Cuando la cigarra recobró un poco las fuerzas, su mirada se encontró con un gran ventanal por el que se podían ver los árboles cubiertos de nieve y un cielo ceniciento que aún daban más valor a la calidez de la confortable estancia.

Las hormigas, con agrado, le enseñaron el resto de la casa. Una amplia cocina con cristales en las puertas de los armarios que dejaban ver pilas de platos, vasos, tazas y todo lo que pudieran necesitar para preparar sus apetitosos guisos; una despensa de estantes repletos de alimentos en conserva, mermeladas, sacos de harina, arroz y legumbres, tomates y racimos de uvas colgados a secar en las vigas del techo. Varios cuartos de baño, un gran dormitorio ordenado y alegre, con camas cubiertas de colchas de lana que ellas mismas tejían, una sala de lectura y otra de juegos.

La cigarra Quequé pensó que no había visto un lugar más bonito y acogedor en toda su vida. Estaba avergonzada de su comportamiento y no sabía qué decir.

Cuando volvieron al comedor, se sentaron alrededor de la mesa y Blancurri tomó la palabra.

— Mira Quequé, hemos pensado que debes pasar el invierno con nosotras. Ahí fuera no podrías sobrevivir a las bajas temperaturas. Te enseñaremos a guisar, a tener ordenada y limpia la casa y tú, de vez en cuando, nos darás buenos conciertos y hasta podrías enseñarnos a cantar. Cuando llegue el buen tiempo te ayudaremos a construir una casa sólida y abriga y nos tendrás a tu lado siempre que nos necesites.

Quequé había permanecido todo el rato con la cabeza agachada y lentamente, sin atreverse a sostener la mirada de sus buenas vecinas, empezó, muy bajito, a decir:

— No sé cómo pediros perdón. Estoy avergonzada. Me he burlado de vosotras con saña, sin preocuparme por entender vuestra forma de vida, responsable y sensata. El trabajo que hacéis, ahora, me llena de admiración porque os permite disfrutar sosegadamente de todo lo que os gusta, con camaradería y armonía. Nunca os habéis enfadado conmigo, me habéis advertido de lo que podía ocurrirme y, cuando me encuentro desfallecida y casi moribunda, me acogéis en vuestra casa sin rencor y ofreciéndome lo mejor que tenéis.  

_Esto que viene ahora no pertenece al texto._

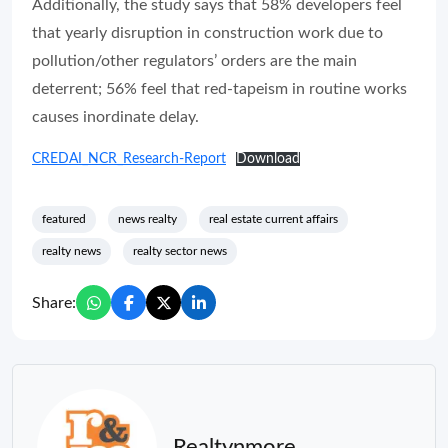
Additionally, the study says that 58% developers feel
that yearly disruption in construction work due to
pollution/other regulators’ orders are the main
deterrent; 56% feel that red-tapeism in routine works
causes inordinate delay.
CREDAI_NCR_Research-Report
Download
featured
news realty
real estate current affairs
realty news
realty sector news
Share:
Realtynmore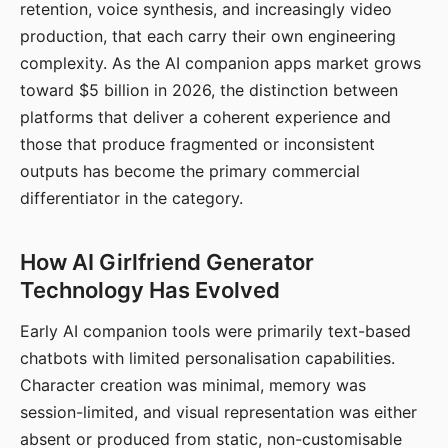
retention, voice synthesis, and increasingly video
production, that each carry their own engineering
complexity. As the AI companion apps market grows
toward $5 billion in 2026, the distinction between
platforms that deliver a coherent experience and
those that produce fragmented or inconsistent
outputs has become the primary commercial
differentiator in the category.
How AI Girlfriend Generator
Technology Has Evolved
Early AI companion tools were primarily text-based
chatbots with limited personalisation capabilities.
Character creation was minimal, memory was
session-limited, and visual representation was either
absent or produced from static, non-customisable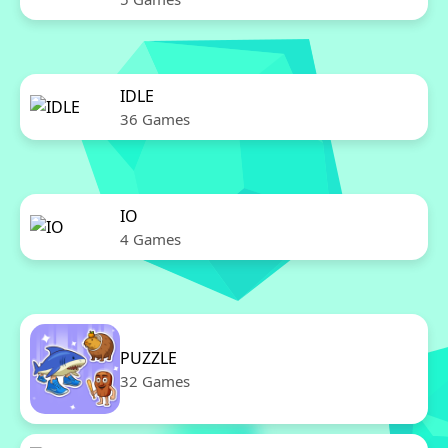
IDLE
36 Games
IO
4 Games
PUZZLE
32 Games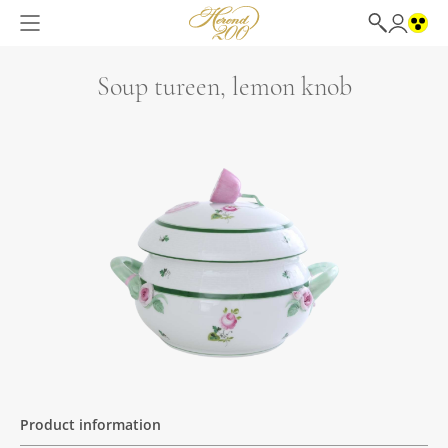
Soup tureen, lemon knob
Product information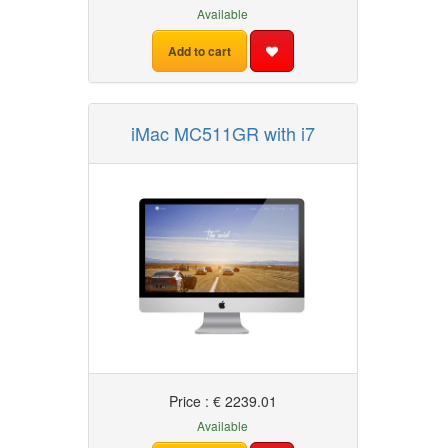
Available
Add to cart
iMac MC511GR with i7
Price : € 2239.01
Available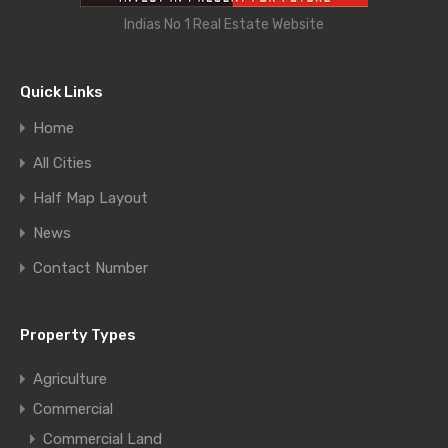
Indias No 1 Real Estate Website
Quick Links
Home
All Cities
Half Map Layout
News
Contact Number
Property Types
Agriculture
Commercial
Commercial Land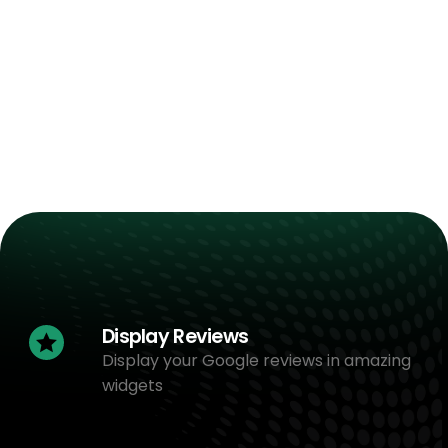
Display Reviews
Display your Google reviews in amazing
widgets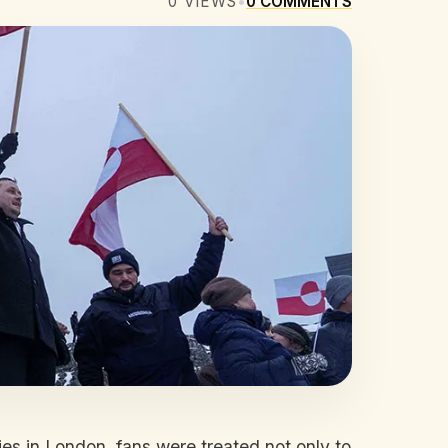
0
VIEWS
•
0
COMMENTS
s in London, fans were treated not only to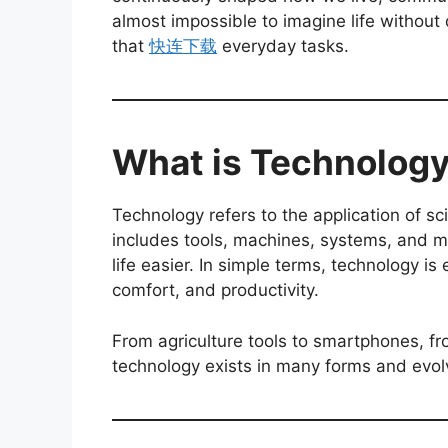
almost impossible to imagine life without 
that
快连下载
everyday tasks.
What is Technolog
Technology refers to the application of sci
includes tools, machines, systems, and 
life easier. In simple terms, technology i
comfort, and productivity.
From agriculture tools to smartphones, 
technology exists in many forms and evol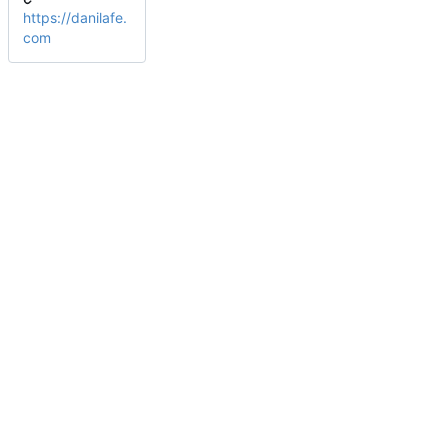
https://danilafe.
com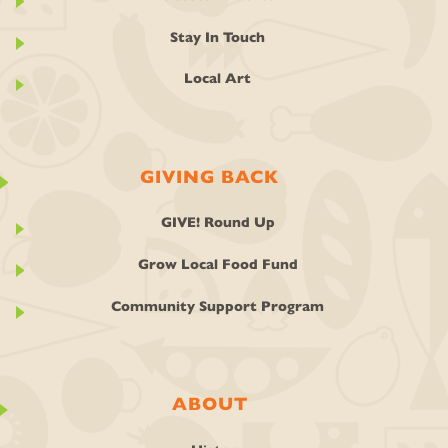
Stay In Touch
Local Art
GIVING BACK
GIVE! Round Up
Grow Local Food Fund
Community Support Program
ABOUT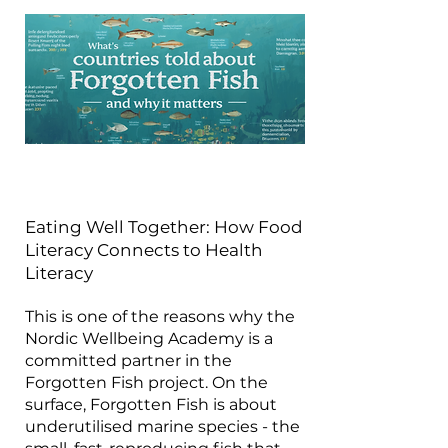
Eating Well Together: How Food
Literacy Connects to Health
Literacy
This is one of the reasons why the
Nordic Wellbeing Academy is a
committed partner in the
Forgotten Fish project. On the
surface, Forgotten Fish is about
underutilised marine species - the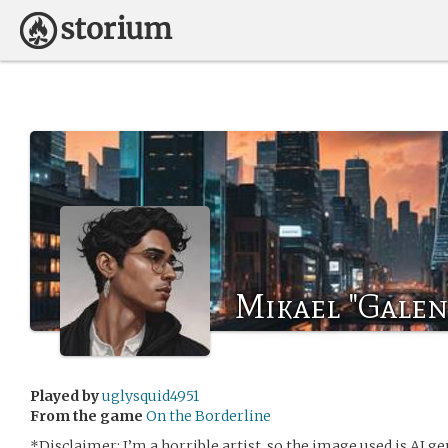
Mikael "Galen
Played by
uglysquid4951
From the game
On the Borderline
*Disclaimer: I’m a horrible artist, so the image used is AI 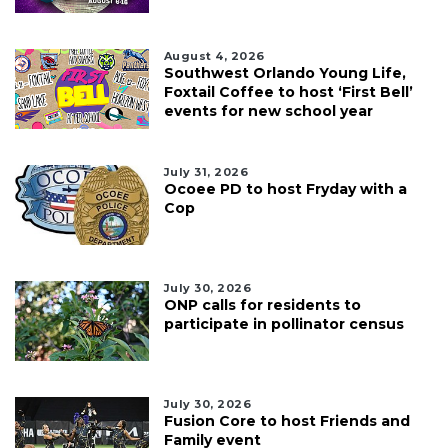
August 4, 2026
Southwest Orlando Young Life,
Foxtail Coffee to host ‘First Bell’
events for new school year
July 31, 2026
Ocoee PD to host Fryday with a
Cop
July 30, 2026
ONP calls for residents to
participate in pollinator census
July 30, 2026
Fusion Core to host Friends and
Family event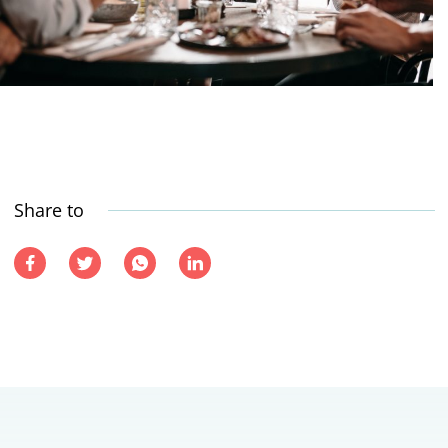
Share to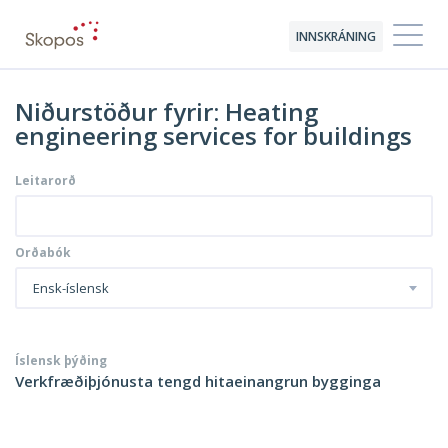
INNSKRÁNING
Niðurstöður fyrir: Heating
engineering services for buildings
Leitarorð
Orðabók
Ensk-íslensk
Íslensk þýðing
Verkfræðiþjónusta tengd hitaeinangrun bygginga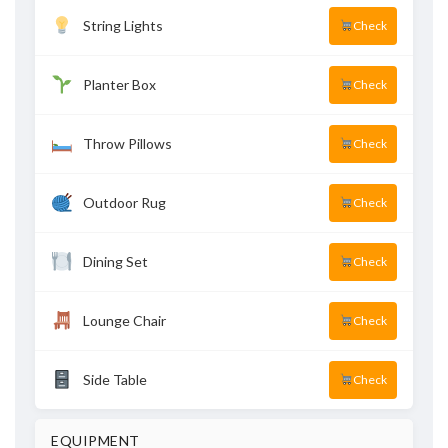
String Lights
Check
Planter Box
Check
Throw Pillows
Check
Outdoor Rug
Check
Dining Set
Check
Lounge Chair
Check
Side Table
Check
EQUIPMENT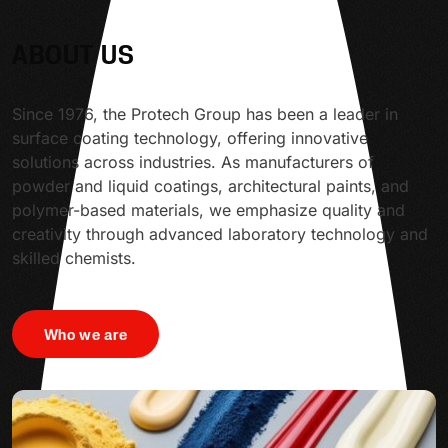
ABOUT US
Since 1976, the Protech Group has been a leader in
surface coating technology, offering innovative
solutions across industries. As manufacturers of
powder and liquid coatings, architectural paints, and
polymer-based materials, we emphasize quality and
creativity through advanced laboratory technology and
skilled chemists.
Who we are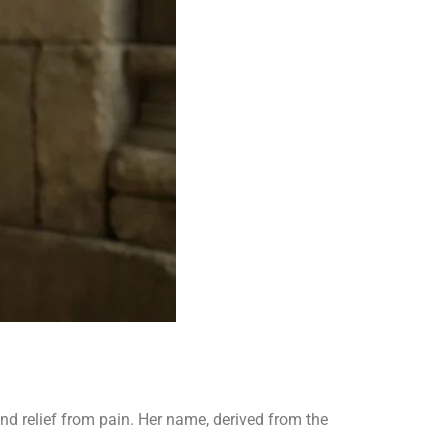
nd relief from pain. Her name, derived from the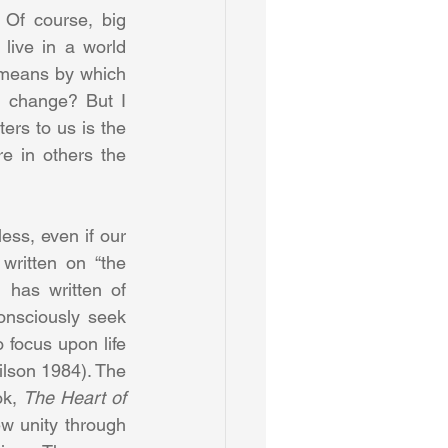
 Of course, big 
live in a world 
 means by which 
l change? But I 
ers to us is the 
 in others the 
ess, even if our 
ritten on “the 
 has written of 
nsciously seek 
 focus upon life 
ilson 1984). The 
k, 
The Heart of 
w unity through 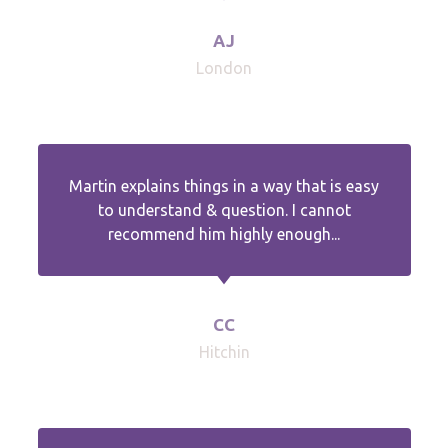
AJ
London
Martin explains things in a way that is easy
to understand & question. I cannot
recommend him highly enough...
CC
Hitchin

Quequé había recibido una buena lección que sabría aprovechar. ¡Qué injusta había sido! Su indolencia y el desprecio por sus vecinas, no fueron causa para que estas dejaran de prestarle toda la ayuda que ella necesitaba. Supo entonces que el respeto y la comprensión eran la única forma posible de buena vecindad. Y la alegría, claro, para contagiarla. No lo olvidaría nunca y para ello lo pondría en práctica de inmediato con responsabilidad y agradecimiento, predispuesta desde ese momento a ser amable y afectuosa con cuantos se acercaran a ella.